The trust of millions was at stake last year when Obama enacted a policy of "prosecutorial discretion" toward young people who came here with their parents without papers, in which he promised to give a break to those who were law-abiding while speeding the exclusion of those who have committed crimes.
But according to activists, more than a million people have been deported during Obama's presidency, and the activists are afraid of getting stung a second time.
"That's why I don't believe anything he's saying, though I hope it's real this time," said Lee, who is from Southern California.
Her coming out was the start of a journey that led her to join DreamActivist Pennsylvania, lobby for Bryn Mawr and Haverford Colleges to make admission less restrictive for illegal students, get arrested in March in front of the Philadelphia Immigration and Customs Enforcement building, and work this summer for an immigration group in San Francisco helping to organize a sit-in in Obama's campaign office there.
The administration has been under pressure from those protesters and others who occupied and closed down several of the president's campaign offices, including in Cincinnati, Dearborn, Mich., and Oakland, Calif., over the last week.
Tania Chairez, 19, a University of Pennsylvania student who was arrested with Lee in Philadelphia and who was pictured on the cover of Time magazine for a story about undocumented youth this week, said she wasn't convinced the president was really serious about helping young illegals.
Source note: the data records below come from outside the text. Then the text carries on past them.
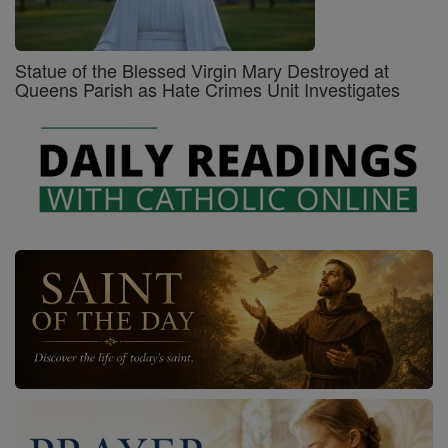
Statue of the Blessed Virgin Mary Destroyed at
Queens Parish as Hate Crimes Unit Investigates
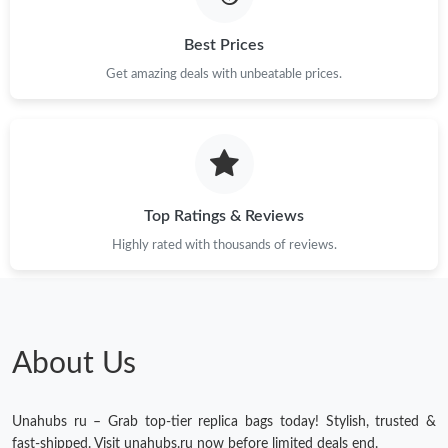
Best Prices
Get amazing deals with unbeatable prices.
Top Ratings & Reviews
Highly rated with thousands of reviews.
About Us
Unahubs ru – Grab top-tier replica bags today! Stylish, trusted &
fast-shipped. Visit unahubs.ru now before limited deals end.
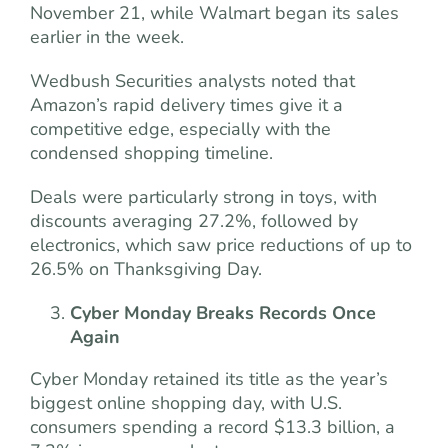
November 21, while Walmart began its sales
earlier in the week.
Wedbush Securities analysts noted that
Amazon’s rapid delivery times give it a
competitive edge, especially with the
condensed shopping timeline.
Deals were particularly strong in toys, with
discounts averaging 27.2%, followed by
electronics, which saw price reductions of up to
26.5% on Thanksgiving Day.
Cyber Monday Breaks Records Once
Again
Cyber Monday retained its title as the year’s
biggest online shopping day, with U.S.
consumers spending a record $13.3 billion, a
If during the next 60 days, deportation proceedings are dropped, "we'll take it as a good sign this is working," she said. "If not, we're going to call for action again."
As for Lee, she said DREAM activists want the president to sign an executive order guaranteeing their right to remain in this country.
"We hope he does this," she said, "otherwise, we won't stop occupying his offices."
Though her efforts to persuade Haverford to pass a need-blind admission policy for illegal students and Bryn Mawr to adopt other changes failed, she said many people had been very supportive.
"It's meant the world to me that I've come out," she said, "and I really appreciate the people who have supported me along the way."